No passado fim de semana, os alemães do estado federal da Saxónia-Anhalt, no leste da Alemanha, deram uma maioria expressiva ao partido de extrema-direita radical e neonazi AfD (Alternativa para a Alemanha). Daqui a duas semanas haverá novos atos eleitorais e, num deles, este partido de inspiração neonazi surge à frente nas pesquisas.

Sei que este crescimento de forças extremistas, totalitárias e inimigas da Democracia não é um fenómeno exclusivamente alemão. Está a acontecer em vários países da Europa e das Américas, alimentado pelo medo, pela insegurança, pela desilusão com a política e pela incapacidade das democracias em responder a problemas reais. Mas o que mais me perturba é que uma vitória como a do passado domingo aconteça precisamente na Alemanha, país onde o nazismo deixou uma das páginas mais negras da História e onde o Holocausto foi levado à escala industrial.

Parece, por vezes, que estamos a perder a memória. Como é possível esquecer a perseguição e o assassinato de milhões de pessoas, incluindo crianças, em campos de concentração, câmaras de gás e valas comuns, privadas até da dignidade de uma morte humana? Como é possível que o povo alemão, que viveu os horrores do nazismo, não tenha conseguido transmitir plenamente às novas gerações a barbárie e o terror que Hitler semeou pela Europa, escravizando e assassinando povos de países que conquistou pela força no auge do III Reich?

Dirá o leitor que esta é uma visão exagerada e que a AfD, na Alemanha, o Chega em Portugal, o Vox em Espanha, o Rassemblement National em França e o Reform no Reino Unido nada têm a ver com o nazismo ou com o fascismo. Puro engano. Não afirmo que sejam cópias históricas desses regimes, mas é impossível ignorar que muitos destes movimentos recuperam discursos, métodos e valores que lhes são familiares: a procura de bodes expiatórios, a demonização do estrangeiro, a intolerância perante a diferença, o culto da força, a desconfiança das instituições e o ataque aos direitos fundamentais.

A História ensina-nos que as democracias raramente morrem de um dia para o outro.
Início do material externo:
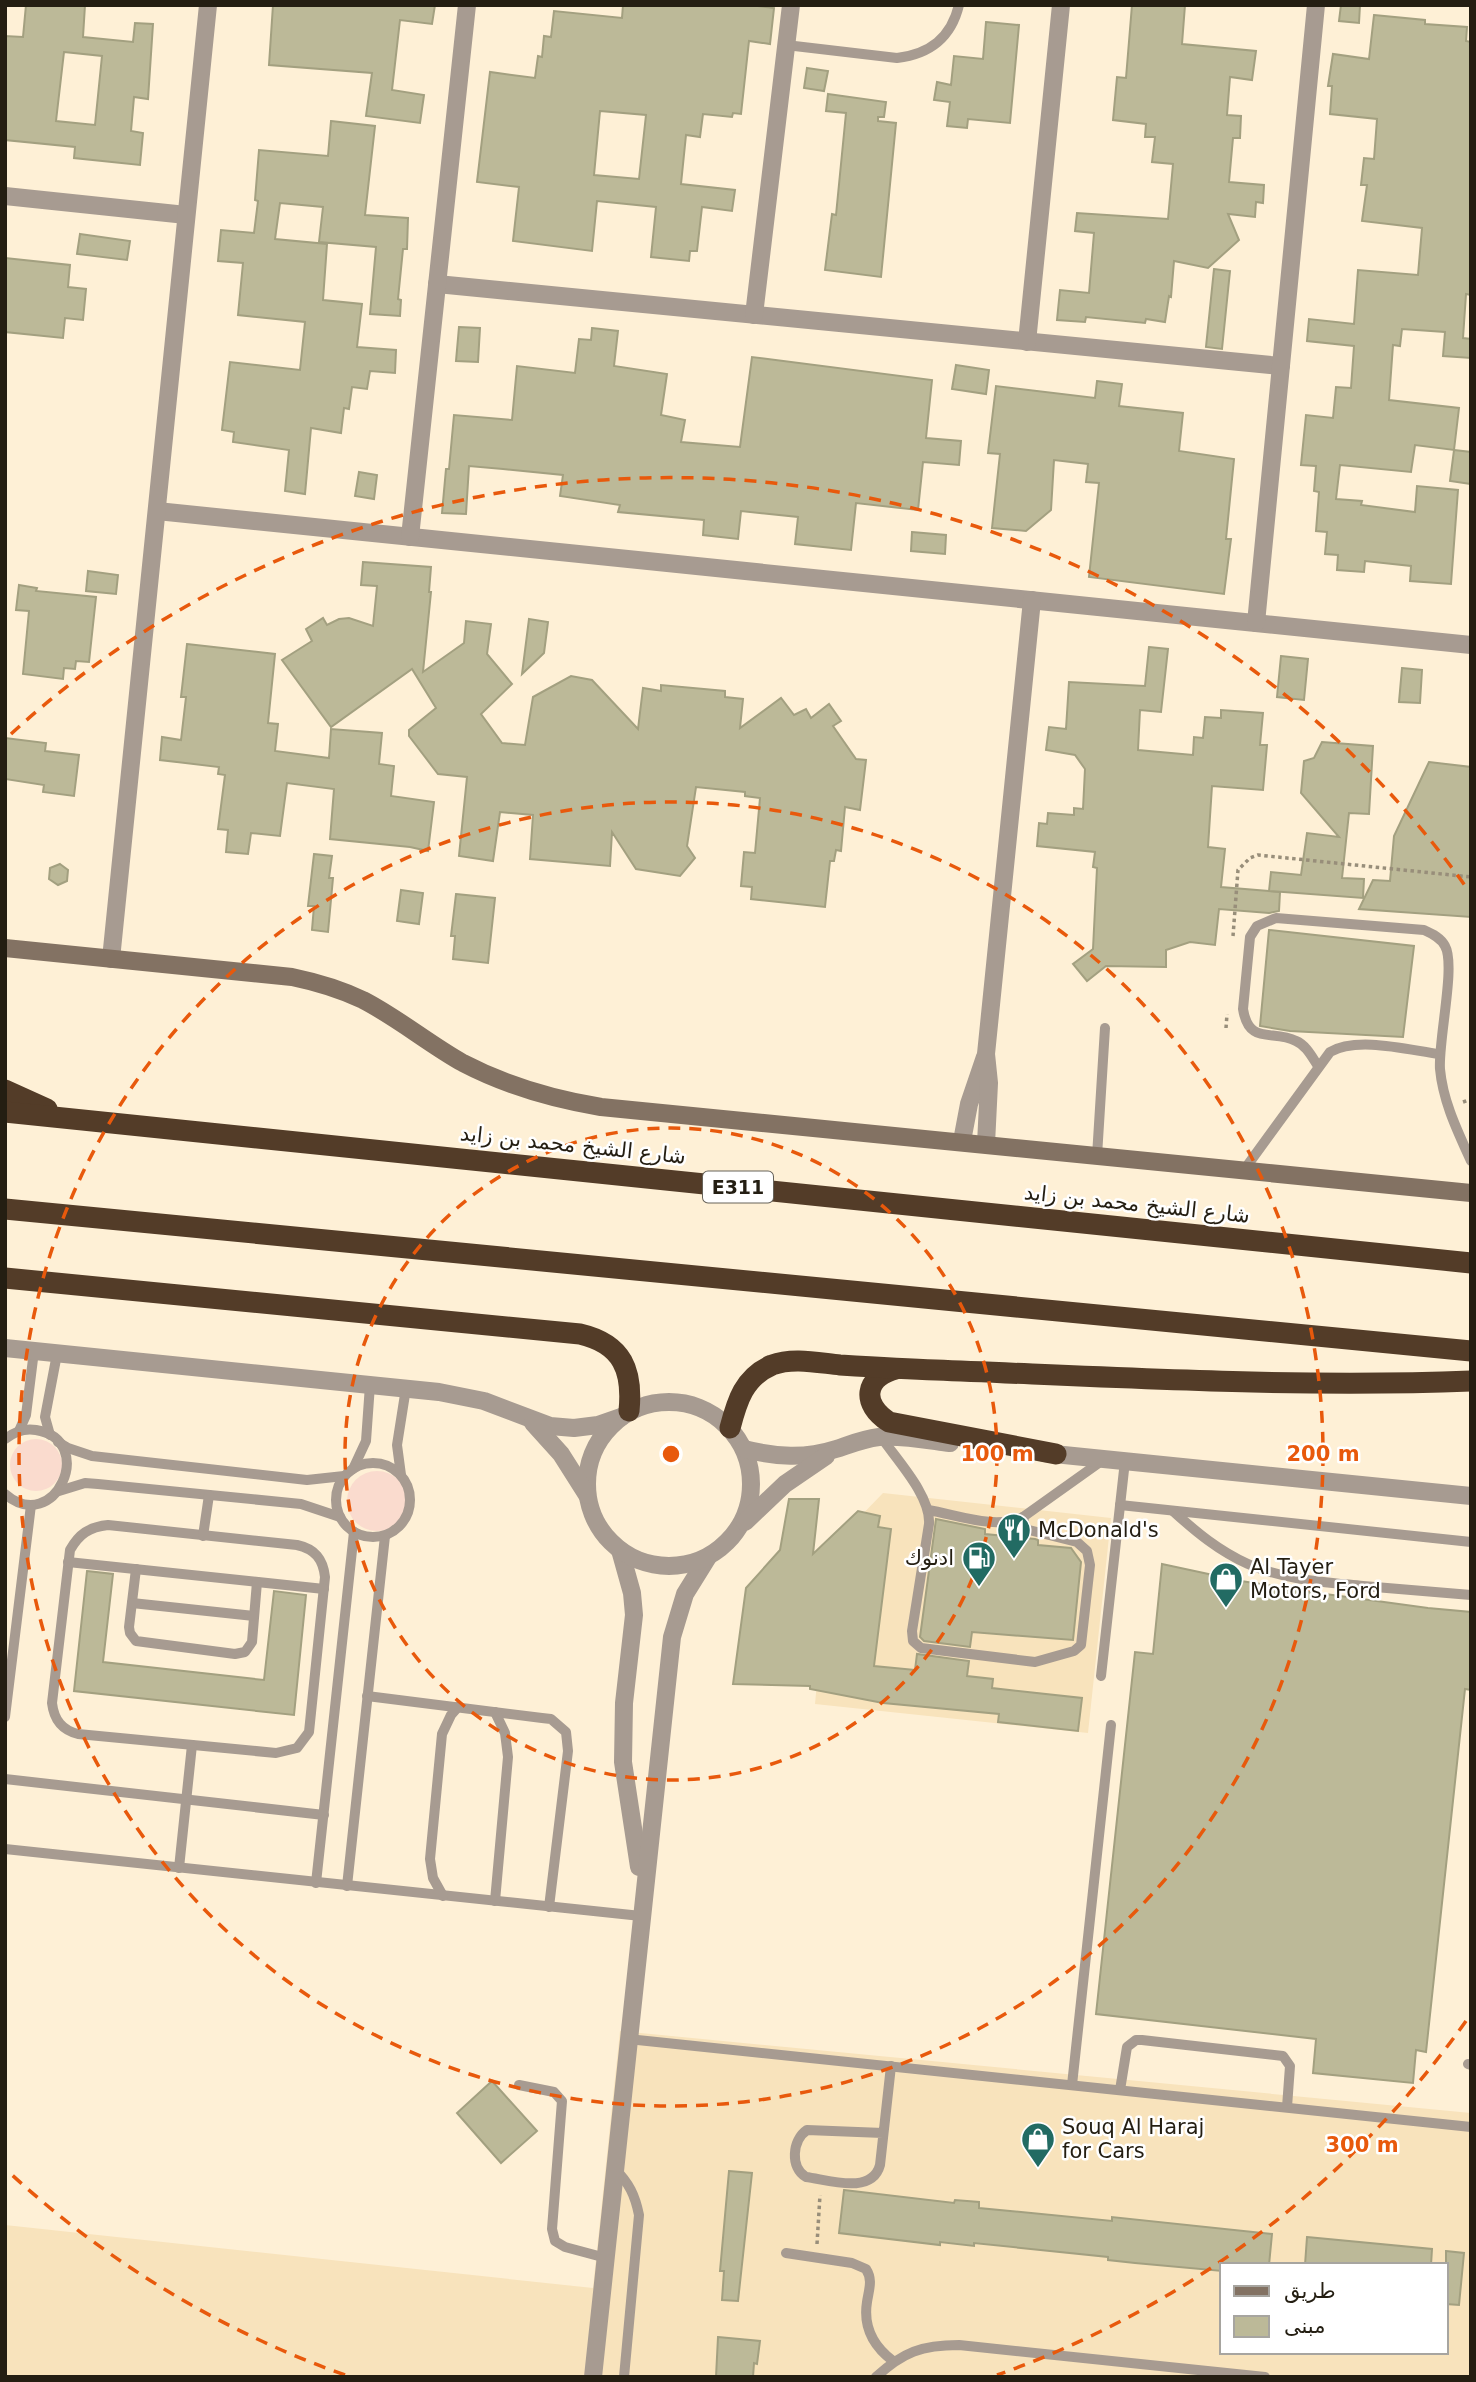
<svg xmlns="http://www.w3.org/2000/svg" width="1476" height="2382" font-family="'DejaVu Sans',Cairo,sans-serif">
  <style>
    .built { fill: #f8e3bc; fill-rule: evenodd }
    .green { fill: #fadbce }
    .building { fill: #bcb998; stroke: #a3a080; stroke-width: 2; fill-rule: evenodd }
    .lines { fill: none; stroke-linecap: round; stroke-linejoin: round }
    .path { stroke: #988e7a; stroke-width: 3.5; stroke-dasharray: 3.5 3.5; stroke-linecap: butt }
    .service { stroke: #a79b91; stroke-width: 10 }
    .minor { stroke: #a79b91; stroke-width: 18 }
    .tertiary { stroke: #a79b91; stroke-width: 18 }
    .secondary { stroke: #837263; stroke-width: 18 }
    .motorway { stroke: #533c28; stroke-width: 21 }
    .ring { fill: none; stroke: #e8590c; stroke-width: 3.5; stroke-dasharray: 12 9 }
    .labels { text-anchor: middle; stroke-width: 5; stroke-linejoin: round; paint-order: stroke }
    .shield { fill: #fff; stroke: #666259; stroke-width: 2 }
    .shield-label { font-size: 19px; font-weight: bold; fill: #241e12 }
    .street-label { font-size: 21px; fill: #241e12; stroke: #fff }
    .poi-label { font-size: 21px; fill: #241e12; stroke: #fff; text-anchor: start }
    .centre { fill: #e8590c; stroke: #fff; stroke-width: 3.5 }
    .ring-label { font-size: 21px; text-anchor: middle; font-weight: bold; fill: #e8590c; stroke: #fff; stroke-width: 5; stroke-linejoin: round; paint-order: stroke }
  </style>
  <rect width="100%" height="100%" fill="#fef0d6"/>
  <g class="built">
    <path d="M883,1493L1111,1518L1088,1733L815,1704L830,1543L853,1524Z"/>
    <path d="M620,2031L1471,2113V2377H5V2225L593,2288ZM1222,2265H1446V2352H1222Z"/>
  </g>
  <g class="green">
    <circle cx="36" cy="1465" r="26"/>
    <circle cx="377" cy="1501" r="30"/>
  </g>
  <g class="building">
    <path d="M26,5H85L83,37L133,42L135,23L153,24L148,99L134,97L131,131L143,133L140,165L74,158L75,147L5,140V36L23,37ZM64,52L102,56L95,125L56,121Z"/>
    <path d="M273,5H435L432,24L400,20L392,90L424,95L420,123L366,116L372,73L269,65Z"/>
    <path d="M623,5H749L774,8L770,44L749,41L741,114L733,113L732,117L703,114L700,137L686,135L681,184L735,190L732,211L702,207L697,251H690L689,261L651,257L656,207L597,201L592,251L513,241L519,187L477,182L490,72L535,78L538,56L542,57L544,36L551,37L554,11L622,18ZM600,111L646,115L639,179L594,175Z"/>
    <path d="M1132,5H1185L1182,44L1256,51L1252,80L1230,77L1227,115L1241,116L1240,138H1233L1229,182L1264,185L1263,203L1256,202L1255,217L1228,214L1239,240L1208,268L1174,261L1171,297L1169,296L1165,322L1146,319L1145,323L1086,317L1085,322L1057,320L1060,290L1089,293L1094,233L1075,231L1077,213L1168,219L1173,164L1152,162L1155,137H1145L1146,124L1113,120L1117,77L1126,78Z"/>
    <path d="M1341,5H1360L1359,23L1339,21Z"/>
    <path d="M1374,15L1425,20V24L1467,27L1466,41L1471,42V295L1466,294L1463,338L1471,339V358L1443,356L1445,332L1402,329L1400,346L1393,345L1389,400L1459,408L1454,450L1415,445L1411,472L1340,465L1336,499L1362,501L1361,505L1415,512L1417,486L1458,490L1451,584L1410,581L1411,566L1365,561L1364,572L1337,570L1338,555L1325,554L1327,532L1316,531L1319,492L1314,491L1316,466L1301,465L1306,415L1333,418L1336,387L1351,388L1354,346L1307,341L1309,319L1354,324L1358,270L1418,275L1422,228L1362,221L1367,185H1361L1364,158L1374,159L1377,119L1330,114L1332,86H1328L1333,54L1369,59Z"/>
    <path d="M986,22L1019,25L1010,123L968,119L967,128L947,126L950,102L934,100L937,82L951,85L954,56L983,59Z"/>
    <path d="M807,68L828,71L824,91L804,88Z"/>
    <path d="M828,94L886,102L884,117H878V121L896,123L881,277L825,270L832,214L836,215L846,113L826,111Z"/>
    <path d="M331,121L375,126L365,215L408,218L407,249H403L398,299L401,300L400,316L370,314L376,247L319,242L323,207L280,203L275,239L327,244L323,300L362,304L357,347L396,350L395,373L370,371L367,389L352,387L349,409L344,408L341,433L311,428L305,494L285,491L289,450L233,442L234,432L222,430L230,362L300,370L305,322L238,315L243,263L218,261L221,230L254,233L258,201L255,200L259,150L328,156Z"/>
    <path d="M80,234L130,241L127,260L77,254Z"/>
    <path d="M5,258L70,265L68,287L86,289L83,320L65,318L63,338L5,332Z"/>
    <path d="M1214,269L1230,271L1222,349L1206,347Z"/>
    <path d="M459,327L480,328L478,362L456,361Z"/>
    <path d="M592,328L618,331L614,366L667,374L661,415L685,420L681,442L740,447L752,357L932,380L926,438L961,441L959,465L923,462L918,510L856,503L851,550L795,544L798,517L741,511L738,539L703,535L704,520L618,512L620,505L560,496L563,475L503,469L469,466L466,514L442,513L446,469H449L454,415L512,420L517,366L575,373L579,339L591,340Z"/>
    <path d="M956,365L989,370L986,394L952,389Z"/>
    <path d="M1097,381L1122,384L1119,406L1183,413L1179,451L1234,459L1226,539H1231L1224,594L1089,577L1099,483L1086,482L1088,464L1054,460L1051,510L1026,531L992,528L1000,454L988,453L996,386L1095,398Z"/>
    <path d="M1454,450L1471,452V484L1450,481Z"/>
    <path d="M359,472L377,475L374,499L355,496Z"/>
    <path d="M912,532L946,535L945,554L911,551Z"/>
    <path d="M363,562L431,567L429,592H431L423,672L464,643L466,621L491,624L487,654L512,684L481,714L502,743L525,745L533,697L571,676L592,680L638,729L643,688L661,691V685L725,691V697L743,699L740,728L781,698L794,715L806,709L811,718L829,704L841,721L833,726L856,759L866,760L860,810L845,807L841,851L836,850L834,861H830L825,907L751,899L752,887L741,886L744,852L755,853L760,798L745,796V792L696,787L687,846L695,858L680,876L636,869L612,832L610,866L530,859L533,815L500,812L493,861L459,856L467,777L438,774L409,736V730L436,708L412,669L331,727L282,660L312,641L306,629L323,618L327,625L339,619L349,618L373,626L377,586L361,585Z"/>
    <path d="M88,571L118,575L116,594L86,591Z"/>
    <path d="M19,585L37,588L36,591L96,597L89,662L76,661L75,669L64,668L63,679L23,674L29,611L16,610Z"/>
    <path d="M529,619L548,622L544,653L522,674Z"/>
    <path d="M187,644L275,654L268,723L278,724L275,751L329,758L331,729L382,733L379,764L394,766L391,796L434,802L428,851L410,847L330,839L334,789L287,783L280,836L251,833L248,854L226,852L228,830L218,829L225,775L218,774L219,767L160,760L162,737L181,740L186,697H181Z"/>
    <path d="M1149,647L1168,649L1161,712L1140,710L1138,750L1193,755L1194,737L1203,738L1205,717L1221,718V710L1263,713L1260,745H1267L1263,790L1212,786L1208,847L1225,849L1221,887L1280,892L1279,911L1269,913L1219,909L1215,945L1190,942L1166,950V967L1106,966L1087,981L1073,964L1093,949L1097,868L1093,867L1095,852L1037,846L1039,823L1047,824L1048,813L1074,815V808L1083,809L1085,769L1075,755L1046,750L1049,727L1066,729L1069,682L1145,686Z"/>
    <path d="M1281,656L1308,659L1304,700L1277,697Z"/>
    <path d="M1402,668L1422,670L1420,703L1399,702Z"/>
    <path d="M5,738L46,743L45,751L79,755L74,796L43,792L44,785L5,779Z"/>
    <path d="M1322,742L1373,746L1369,814L1349,813L1342,878L1364,879L1363,898L1269,891L1271,872L1301,875L1307,833L1339,837L1301,793L1304,761L1314,758Z"/>
    <path d="M1429,762L1471,767V917L1359,909L1373,880L1390,881L1394,836Z"/>
    <path d="M314,854L332,856L329,878H333L328,932L312,930L314,906H308Z"/>
    <path d="M60,864L68,870L67,881L58,885L49,879L50,868Z"/>
    <path d="M401,890L423,893L419,924L397,921Z"/>
    <path d="M456,894L495,898L488,963L453,959L455,936H451Z"/>
    <path d="M1269,930L1414,946L1403,1037L1290,1031L1260,1026Z"/>
    <path d="M789,1499H819L813,1554L858,1511L880,1516L878,1527L891,1529L874,1666L915,1670L917,1654L969,1661L967,1676L993,1679L992,1688L1082,1698L1078,1731L998,1722L999,1714L883,1703L810,1689V1686L733,1684L746,1588L780,1550Z"/>
    <path d="M936,1519L985,1529V1534L1035,1539L1038,1540V1545L1071,1548L1081,1562L1073,1640L972,1632L970,1647L924,1641L920,1637Z"/>
    <path d="M1162,1564L1241,1581L1318,1593L1428,1608L1471,1612V1690L1465,1689L1426,2052L1416,2050L1413,2083L1313,2073L1316,2039L1096,2014L1135,1652L1153,1654Z"/>
    <path d="M87,1571L113,1574L103,1662L264,1680L274,1591L306,1595L294,1715L74,1691Z"/>
    <path d="M492,2081L537,2131L501,2163L457,2113Z"/>
    <path d="M729,2171L752,2173L738,2301L722,2300L724,2271H720Z"/>
    <path d="M844,2190L954,2203L955,2200L979,2202V2208L1112,2221V2217L1272,2234L1269,2265H1222V2271L1135,2263L1108,2260V2257L974,2243V2246L940,2242V2245L839,2233Z"/>
    <path d="M1307,2237L1432,2249L1431,2265H1305Z"/>
    <path d="M1446,2251L1464,2253L1459,2305L1446,2304Z"/>
    <path d="M718,2337L760,2341L757,2364L754,2363L753,2377H716Z"/>
  </g>
  <g class="lines">
    <g class="path">
      <path d="M1233,936L1238,870L1250,858L1258,855L1471,877"/>
      <path d="M1226,1028L1227,1014"/>
      <path d="M1463,1102L1471,1099"/>
      <path d="M817,2244L820,2195"/>
    </g>
    <g class="service">
      <path d="M786,45L897,58C930,54 951,38 959,5"/>
      <path d="M1318,1066C1312,1057 1306,1045 1296,1041C1273,1029 1249,1046 1243,1009L1250,937L1257,926L1276,918L1424,930C1433,934 1441,938 1445,946C1456,965 1438,1041 1440,1069C1443,1102 1458,1132 1471,1161"/>
      <path d="M1097,1156L1105,1028"/>
      <path d="M1244,1170L1330,1052C1357,1036 1409,1050 1439,1054"/>
      <path d="M19,1431L26,1415L34,1351"/>
      <path d="M50,1435L45,1417L57,1354"/>
      <path d="M881,1437C897,1460 931,1496 929,1524L912,1631L913,1641L921,1648L1035,1662L1074,1651L1081,1645L1090,1565L1087,1551L1077,1542L1029,1530L1025,1527L1023,1517"/>
      <path d="M5,1439C14,1432 25,1428 36,1430C98,1440 55,1537 5,1494"/>
      <path d="M58,1442L68,1448L92,1456L307,1480L344,1476"/>
      <circle cx="373" cy="1500" r="37"/>
      <path d="M353,1469L366,1441L370,1385"/>
      <path d="M401,1475L397,1445L406,1388"/>
      <path d="M59,1491L85,1483L98,1484L301,1504L340,1517"/>
      <path d="M1120,1505L1471,1542"/>
      <path d="M928,1510C958,1515 995,1530 1023,1517L1103,1460"/>
      <path d="M1173,1511C1196,1532 1219,1551 1248,1564C1285,1580 1324,1582 1363,1586C1399,1589 1435,1592 1471,1595"/>
      <path d="M108,1525L297,1545C315,1549 323,1559 325,1577L309,1732L297,1748L276,1753L78,1734C62,1730 54,1720 52,1703L70,1550C79,1534 89,1527 108,1525Z"/>
      <path d="M203,1536L209,1495"/>
      <path d="M68,1562L324,1589"/>
      <path d="M136,1569L129,1627L130,1633L136,1641L235,1654L245,1652L252,1642L257,1582"/>
      <path d="M132,1603L254,1616"/>
      <path d="M1101,1676L1125,1461"/>
      <path d="M367,1696L542,1718L551,1719L566,1732L568,1751L549,1907"/>
      <path d="M5,1717L31,1505"/>
      <path d="M5,1779L324,1815"/>
      <path d="M5,1849L641,1916"/>
      <path d="M179,1868L192,1745"/>
      <path d="M316,1883L354,1532"/>
      <path d="M347,1886L385,1536"/>
      <path d="M443,1896L433,1878L430,1859L442,1734L451,1715L458,1707"/>
      <path d="M495,1901L508,1757L505,1733L495,1712"/>
      <path d="M628,2039L1471,2127"/>
      <path d="M1468,2064L1471,2065"/>
      <path d="M519,2085L554,2092L562,2101L552,2229L555,2241L565,2247L606,2258"/>
      <path d="M1072,2085L1111,1725"/>
      <path d="M1120,2090L1127,2047L1136,2040H1142L1283,2056L1290,2066L1287,2107"/>
      <path d="M883,2133L807,2130C792,2140 790,2168 806,2177C829,2180 872,2195 880,2165L891,2066"/>
      <path d="M615,2169C629,2183 635,2195 639,2215L624,2377"/>
      <path d="M786,2253L852,2263L866,2269C873,2280 869,2289 867,2302C863,2327 873,2346 893,2361"/>
      <path d="M876,2377C903,2352 922,2345 959,2345L1265,2377"/>
    </g>
    <g class="minor">
      <path d="M5,196L186,215"/>
      <path d="M437,284L1281,366"/>
      <path d="M754,315L791,5"/>
      <path d="M1027,342L1061,5"/>
      <path d="M157,511L1471,645"/>
      <path d="M410,537L467,5"/>
      <path d="M1256,623L1316,5"/>
      <path d="M111,959L208,5"/>
      <path d="M962,1141L969,1104L985,1057"/>
      <path d="M986,1144L989,1083L986,1054L1032,600"/>
      <path d="M620,1550L632,1593L634,1615L624,1703L623,1762L639,1867"/>
      <path d="M593,2377L672,1637L685,1594L708,1557"/>
    </g>
    <g class="tertiary">
      <path d="M5,1348L439,1392L484,1401L550,1426L574,1428L598,1425L621,1417"/>
      <circle cx="669" cy="1484" r="82"/>
      <path d="M533,1423L561,1454L587,1495"/>
      <path d="M744,1449C776,1457 805,1459 836,1449C851,1444 863,1439 879,1437C902,1435 927,1440 950,1443"/>
      <path d="M1044,1453L1471,1496"/>
      <path d="M745,1522L785,1484L826,1456"/>
    </g>
    <path class="secondary" d="M5,948L292,977C316,982 340,989 363,1000C398,1018 429,1044 463,1063C507,1086 553,1099 601,1107L1471,1193"/>
    <g class="motorway">
      <path d="M5,1090L47,1109"/>
      <path d="M5,1112L1471,1263"/>
      <path d="M5,1209L1471,1351"/>
      <path d="M5,1278L580,1334C623,1344 633,1371 629,1411"/>
      <path d="M896,1369C864,1378 861,1404 889,1422L1056,1454"/>
      <path d="M730,1428C737,1401 744,1377 772,1365C793,1357 819,1363 840,1365C872,1367 904,1369 936,1370C1114,1377 1293,1388 1471,1381"/>
    </g>
  </g>
  <g class="ring">
    <circle cx="671" cy="1454" r="326"/>
    <circle cx="671" cy="1454" r="652"/>
    <path d="M1466 2021A977 977 0 0 1 997 2375M345 2375A977 977 0 0 1 11 2174M11 734A977 977 0 0 1 1466 887"/>
  </g>
  <defs>
    <g id="restaurant-pin" transform="scale(1.75)"><path d="M0 17L-7.5 6A9.5 9.5 0 1 1 7.5 6Z" fill="#226b63" stroke="#fff"/><path d="M-5-6h1v4h1v-4h1v4h1v-4h1v5L-1.5 .5V6h-2V.5L-5-1ZM5-6V6H3V1.5H1.5Q1.5-4 5-6Z" fill="#fff"/></g>
    <g id="fuel-pin" transform="scale(1.75)"><path d="M0 17L-7.5 6A9.5 9.5 0 1 1 7.5 6Z" fill="#226b63" stroke="#fff"/><path d="M-5.5-6h7V0h2V4h1.3V-2.5L3-4.5l.8-.8L6-3V5H2.5V1h-1V6h-7ZM-4.2-4.7v3.2H.2V-4.7Z" fill="#fff"/></g>
    <g id="shop-pin" transform="scale(1.75)"><path d="M0 17L-7.5 6A9.5 9.5 0 1 1 7.5 6Z" fill="#226b63" stroke="#fff"/><path d="M-5-2.5h2.3a2.7 3.5 0 0 1 5.4 0H5L5.5 6h-11ZM-1.5-2.5h3a1.5 2.3 0 0 0-3 0Z" fill="#fff"/></g>
  </defs>
  <g fill-rule="evenodd">
    <use href="#restaurant-pin" x="1014" y="1530"/>
    <use href="#fuel-pin" x="979" y="1558"/>
    <use href="#shop-pin" x="1226" y="1579"/>
    <use href="#shop-pin" x="1038" y="2139"/>
  </g>
  <g class="labels">
    <rect class="shield" x="703" y="1171.5" width="70" height="31" rx="5"/>
    <g class="shield-label">
      <text x="738" y="1194">E311</text>
    </g>
    <g class="street-label">
      <text transform="translate(573 1145) rotate(6)" y="7">شارع الشيخ محمد بن زايد</text>
      <text transform="translate(1137 1204) rotate(6)" y="7">شارع الشيخ محمد بن زايد</text>
    </g>
    <g class="poi-label">
      <text x="1038" y="1537">McDonald's</text>
      <text x="954" y="1565" text-anchor="end">ادنوك</text>
      <text x="1250" y="1574">Al Tayer<tspan x="1250" dy="24">Motors, Ford</tspan></text>
      <text x="1062" y="2134">Souq Al Haraj<tspan x="1062" dy="24">for Cars</tspan></text>
    </g>
  </g>
  <circle cx="671" cy="1454" r="10" class="centre"/>
  <g class="ring-label">
    <text x="997" y="1461">100 m</text>
    <text x="1323" y="1461">200 m</text>
    <text x="1362" y="2152">300 m</text>
  </g>
  <rect width="1476" height="2382" fill="none" stroke="#241e12" stroke-width="14"/>
  <rect x="1220" y="2263" width="228" height="91" fill="#ffffff" stroke="#a7a5a0" stroke-width="2"/>
  <rect x="1234" y="2286" width="35" height="10" fill="#837263" stroke="#a7a5a0" stroke-width="2"/>
  <text x="1284" y="2298" font-size="21" fill="#241e12">طريق</text>
  <rect x="1234" y="2316" width="35" height="21" fill="#bcb998" stroke="#a7a5a0" stroke-width="2"/>
  <text x="1284" y="2333" font-size="21" fill="#241e12">مبنى</text>
</svg>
Vão sendo corroídas quando o discurso de ódio se torna normal, quando a mentira passa por verdade e quando a indiferença substitui a memória.

É por isso que o perigo não está apenas na extrema-direita. Está também na nossa capacidade de nos habituarmos a ela. Quando deixamos de nos indignar, começamos a abrir-lhe a porta. E quando a Democracia já não é defendida, pode ser tarde demais para a recuperar.